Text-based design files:
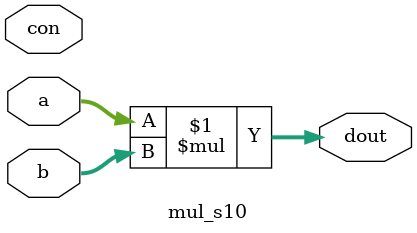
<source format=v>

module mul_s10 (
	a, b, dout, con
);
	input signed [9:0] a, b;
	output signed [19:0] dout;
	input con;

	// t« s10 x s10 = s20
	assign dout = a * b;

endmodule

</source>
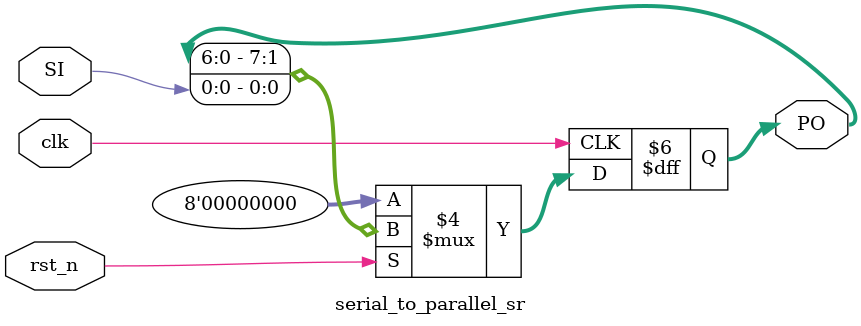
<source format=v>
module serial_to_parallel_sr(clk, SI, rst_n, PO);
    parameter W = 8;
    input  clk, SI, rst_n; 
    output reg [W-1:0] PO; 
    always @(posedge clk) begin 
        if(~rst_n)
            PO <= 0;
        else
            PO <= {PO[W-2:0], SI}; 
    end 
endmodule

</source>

==

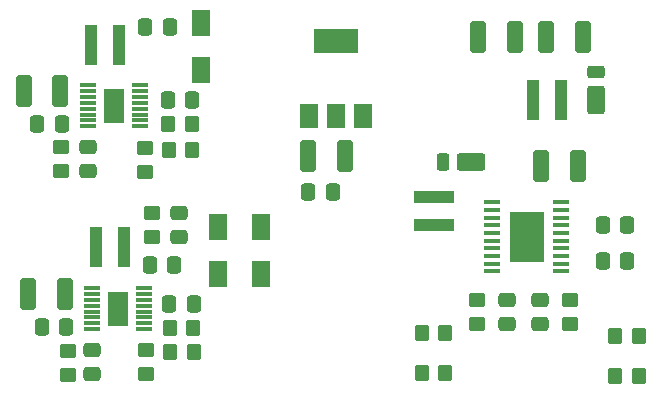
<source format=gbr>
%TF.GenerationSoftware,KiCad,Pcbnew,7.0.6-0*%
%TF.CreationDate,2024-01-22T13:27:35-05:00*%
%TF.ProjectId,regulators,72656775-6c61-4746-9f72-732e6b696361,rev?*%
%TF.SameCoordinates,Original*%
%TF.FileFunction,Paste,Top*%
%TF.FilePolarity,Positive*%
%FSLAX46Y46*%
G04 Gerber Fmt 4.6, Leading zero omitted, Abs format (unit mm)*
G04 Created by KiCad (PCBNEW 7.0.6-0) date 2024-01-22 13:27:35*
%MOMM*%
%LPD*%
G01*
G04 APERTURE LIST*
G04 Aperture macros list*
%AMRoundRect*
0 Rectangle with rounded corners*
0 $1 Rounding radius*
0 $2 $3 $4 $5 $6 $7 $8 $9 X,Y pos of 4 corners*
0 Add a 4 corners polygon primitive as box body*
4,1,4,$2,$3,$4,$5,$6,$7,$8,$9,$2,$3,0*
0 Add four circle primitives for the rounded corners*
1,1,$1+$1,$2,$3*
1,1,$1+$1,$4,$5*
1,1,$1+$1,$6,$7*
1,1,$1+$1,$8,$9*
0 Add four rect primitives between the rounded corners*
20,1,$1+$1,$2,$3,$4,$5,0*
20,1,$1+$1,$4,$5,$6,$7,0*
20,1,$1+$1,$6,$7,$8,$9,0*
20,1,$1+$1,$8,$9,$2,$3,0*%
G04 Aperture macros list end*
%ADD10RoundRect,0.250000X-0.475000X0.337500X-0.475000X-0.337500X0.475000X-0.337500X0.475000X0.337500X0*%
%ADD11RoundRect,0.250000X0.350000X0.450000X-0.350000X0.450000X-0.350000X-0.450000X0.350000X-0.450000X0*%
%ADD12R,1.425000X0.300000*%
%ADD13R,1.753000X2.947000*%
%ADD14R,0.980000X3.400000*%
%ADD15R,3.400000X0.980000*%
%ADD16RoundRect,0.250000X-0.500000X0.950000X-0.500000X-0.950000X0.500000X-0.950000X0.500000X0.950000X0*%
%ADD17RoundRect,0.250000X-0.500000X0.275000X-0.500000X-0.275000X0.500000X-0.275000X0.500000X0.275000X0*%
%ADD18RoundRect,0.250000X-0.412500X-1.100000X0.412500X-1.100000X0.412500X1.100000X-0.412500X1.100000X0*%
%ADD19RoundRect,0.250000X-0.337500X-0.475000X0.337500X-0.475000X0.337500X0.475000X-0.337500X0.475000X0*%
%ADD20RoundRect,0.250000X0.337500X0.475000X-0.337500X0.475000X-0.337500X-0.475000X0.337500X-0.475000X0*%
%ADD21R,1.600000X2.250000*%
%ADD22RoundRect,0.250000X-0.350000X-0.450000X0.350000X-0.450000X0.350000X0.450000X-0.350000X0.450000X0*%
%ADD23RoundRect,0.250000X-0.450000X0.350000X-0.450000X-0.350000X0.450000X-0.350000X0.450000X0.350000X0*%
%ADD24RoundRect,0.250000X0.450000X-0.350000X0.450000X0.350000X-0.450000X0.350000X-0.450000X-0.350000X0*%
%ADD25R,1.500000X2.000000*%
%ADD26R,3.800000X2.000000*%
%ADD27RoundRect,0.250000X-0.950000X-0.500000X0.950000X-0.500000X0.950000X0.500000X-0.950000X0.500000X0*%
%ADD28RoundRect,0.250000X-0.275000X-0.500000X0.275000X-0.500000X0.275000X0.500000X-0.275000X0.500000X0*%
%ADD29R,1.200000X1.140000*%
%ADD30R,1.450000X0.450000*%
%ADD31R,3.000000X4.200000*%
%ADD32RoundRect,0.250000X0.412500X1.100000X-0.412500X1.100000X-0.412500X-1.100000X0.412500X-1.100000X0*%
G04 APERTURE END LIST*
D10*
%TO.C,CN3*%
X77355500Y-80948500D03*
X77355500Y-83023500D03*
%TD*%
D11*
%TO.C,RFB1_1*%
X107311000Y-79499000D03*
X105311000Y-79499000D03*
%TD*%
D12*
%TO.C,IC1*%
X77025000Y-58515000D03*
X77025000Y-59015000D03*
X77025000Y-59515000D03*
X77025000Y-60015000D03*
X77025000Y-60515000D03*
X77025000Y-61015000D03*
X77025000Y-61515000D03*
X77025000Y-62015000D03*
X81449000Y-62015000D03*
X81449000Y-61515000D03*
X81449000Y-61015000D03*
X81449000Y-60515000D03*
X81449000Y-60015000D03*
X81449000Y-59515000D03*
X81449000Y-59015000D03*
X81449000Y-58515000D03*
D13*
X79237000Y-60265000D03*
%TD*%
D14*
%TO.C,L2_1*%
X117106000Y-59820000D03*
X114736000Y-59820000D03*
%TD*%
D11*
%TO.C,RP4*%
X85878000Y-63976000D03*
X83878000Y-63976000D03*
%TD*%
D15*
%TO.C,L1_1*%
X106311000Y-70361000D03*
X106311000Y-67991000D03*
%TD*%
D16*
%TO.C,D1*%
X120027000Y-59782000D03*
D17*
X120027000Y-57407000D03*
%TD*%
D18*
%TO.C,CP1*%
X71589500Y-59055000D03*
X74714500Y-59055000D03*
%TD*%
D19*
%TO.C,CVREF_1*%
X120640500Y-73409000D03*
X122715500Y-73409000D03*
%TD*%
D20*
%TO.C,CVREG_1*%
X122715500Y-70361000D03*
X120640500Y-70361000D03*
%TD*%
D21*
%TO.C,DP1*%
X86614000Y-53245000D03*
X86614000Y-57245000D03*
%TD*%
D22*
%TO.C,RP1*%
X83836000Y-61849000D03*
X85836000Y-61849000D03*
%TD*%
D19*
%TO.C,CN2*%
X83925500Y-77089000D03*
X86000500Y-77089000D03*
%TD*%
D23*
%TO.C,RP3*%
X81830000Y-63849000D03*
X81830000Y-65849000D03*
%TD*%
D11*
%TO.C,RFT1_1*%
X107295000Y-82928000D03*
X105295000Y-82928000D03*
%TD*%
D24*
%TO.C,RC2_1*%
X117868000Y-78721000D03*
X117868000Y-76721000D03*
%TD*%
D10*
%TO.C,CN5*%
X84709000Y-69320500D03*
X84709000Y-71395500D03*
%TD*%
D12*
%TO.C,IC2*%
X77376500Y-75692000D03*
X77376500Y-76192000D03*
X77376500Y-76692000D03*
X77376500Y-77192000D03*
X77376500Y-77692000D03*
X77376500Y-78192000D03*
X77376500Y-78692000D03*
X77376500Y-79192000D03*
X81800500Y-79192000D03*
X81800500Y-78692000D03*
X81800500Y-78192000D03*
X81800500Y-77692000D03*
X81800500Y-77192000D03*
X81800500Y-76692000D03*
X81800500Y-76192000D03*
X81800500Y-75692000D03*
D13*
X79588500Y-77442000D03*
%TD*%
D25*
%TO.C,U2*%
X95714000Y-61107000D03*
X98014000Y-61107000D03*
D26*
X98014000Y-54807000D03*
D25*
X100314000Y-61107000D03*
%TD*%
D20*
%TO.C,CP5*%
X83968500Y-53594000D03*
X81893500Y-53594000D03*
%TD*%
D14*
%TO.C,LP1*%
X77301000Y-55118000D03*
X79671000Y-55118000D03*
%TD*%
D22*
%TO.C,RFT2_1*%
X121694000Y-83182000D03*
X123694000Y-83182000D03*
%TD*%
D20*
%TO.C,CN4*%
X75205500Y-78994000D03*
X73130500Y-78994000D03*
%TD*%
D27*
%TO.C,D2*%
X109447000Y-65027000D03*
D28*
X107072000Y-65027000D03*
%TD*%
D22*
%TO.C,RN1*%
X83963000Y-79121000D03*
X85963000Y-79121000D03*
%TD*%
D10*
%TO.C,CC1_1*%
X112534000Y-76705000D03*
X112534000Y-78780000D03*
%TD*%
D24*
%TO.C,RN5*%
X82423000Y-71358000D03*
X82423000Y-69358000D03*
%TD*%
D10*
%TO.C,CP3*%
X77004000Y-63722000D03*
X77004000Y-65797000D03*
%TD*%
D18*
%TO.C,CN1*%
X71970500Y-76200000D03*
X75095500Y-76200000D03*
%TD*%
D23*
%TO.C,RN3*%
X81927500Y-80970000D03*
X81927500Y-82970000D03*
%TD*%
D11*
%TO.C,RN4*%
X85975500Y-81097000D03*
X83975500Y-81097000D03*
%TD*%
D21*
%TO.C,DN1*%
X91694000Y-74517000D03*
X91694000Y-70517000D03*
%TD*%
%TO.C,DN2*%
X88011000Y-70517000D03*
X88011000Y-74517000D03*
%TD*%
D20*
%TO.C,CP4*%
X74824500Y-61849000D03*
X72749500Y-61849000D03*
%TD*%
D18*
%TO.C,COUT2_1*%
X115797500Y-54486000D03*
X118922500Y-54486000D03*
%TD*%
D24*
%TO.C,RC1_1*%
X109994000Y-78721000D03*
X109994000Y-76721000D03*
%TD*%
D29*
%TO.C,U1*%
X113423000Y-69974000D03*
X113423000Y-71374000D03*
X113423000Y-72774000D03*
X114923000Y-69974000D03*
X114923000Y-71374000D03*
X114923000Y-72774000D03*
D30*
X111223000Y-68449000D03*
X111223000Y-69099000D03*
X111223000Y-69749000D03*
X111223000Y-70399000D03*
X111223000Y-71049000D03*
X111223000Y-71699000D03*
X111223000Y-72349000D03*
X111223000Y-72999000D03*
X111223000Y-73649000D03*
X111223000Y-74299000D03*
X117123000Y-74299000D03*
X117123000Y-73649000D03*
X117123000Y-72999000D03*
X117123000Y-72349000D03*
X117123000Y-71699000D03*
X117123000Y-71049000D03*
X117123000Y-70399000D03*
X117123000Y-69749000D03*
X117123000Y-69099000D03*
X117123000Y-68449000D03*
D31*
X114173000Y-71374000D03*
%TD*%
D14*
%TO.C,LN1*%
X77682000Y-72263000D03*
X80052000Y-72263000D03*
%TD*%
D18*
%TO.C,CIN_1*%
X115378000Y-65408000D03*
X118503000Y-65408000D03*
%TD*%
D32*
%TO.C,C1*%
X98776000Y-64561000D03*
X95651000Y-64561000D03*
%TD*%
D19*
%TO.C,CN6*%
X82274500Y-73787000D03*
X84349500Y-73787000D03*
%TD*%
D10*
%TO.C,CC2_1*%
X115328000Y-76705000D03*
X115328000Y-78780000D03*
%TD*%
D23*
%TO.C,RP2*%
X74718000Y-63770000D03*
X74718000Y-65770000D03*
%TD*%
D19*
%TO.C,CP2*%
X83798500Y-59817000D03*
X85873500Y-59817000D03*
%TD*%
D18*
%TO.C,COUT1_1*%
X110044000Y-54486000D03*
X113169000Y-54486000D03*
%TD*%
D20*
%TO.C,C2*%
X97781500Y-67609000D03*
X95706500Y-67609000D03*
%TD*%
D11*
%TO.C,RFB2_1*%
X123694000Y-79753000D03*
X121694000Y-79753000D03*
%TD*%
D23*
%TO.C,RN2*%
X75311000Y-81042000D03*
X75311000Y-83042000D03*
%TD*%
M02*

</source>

---

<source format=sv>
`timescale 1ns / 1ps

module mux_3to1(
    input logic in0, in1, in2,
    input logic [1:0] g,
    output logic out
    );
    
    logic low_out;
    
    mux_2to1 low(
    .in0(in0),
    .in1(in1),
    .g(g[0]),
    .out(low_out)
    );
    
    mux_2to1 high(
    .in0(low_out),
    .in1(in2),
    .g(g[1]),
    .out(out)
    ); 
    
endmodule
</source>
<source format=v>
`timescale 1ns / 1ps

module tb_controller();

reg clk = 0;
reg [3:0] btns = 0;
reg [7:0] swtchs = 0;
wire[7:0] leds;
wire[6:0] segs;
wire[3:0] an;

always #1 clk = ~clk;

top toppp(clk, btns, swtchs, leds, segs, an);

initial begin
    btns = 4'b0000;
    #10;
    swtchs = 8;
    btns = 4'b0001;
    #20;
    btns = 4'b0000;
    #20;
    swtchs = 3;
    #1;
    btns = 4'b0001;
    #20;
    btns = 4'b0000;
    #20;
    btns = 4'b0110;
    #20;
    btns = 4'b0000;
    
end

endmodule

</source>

Job item: Go through the entries above and report each line with the string "primitives" in it.

Task result:
0 Add four circle primitives for the rounded corners*
0 Add four rect primitives between the rounded corners*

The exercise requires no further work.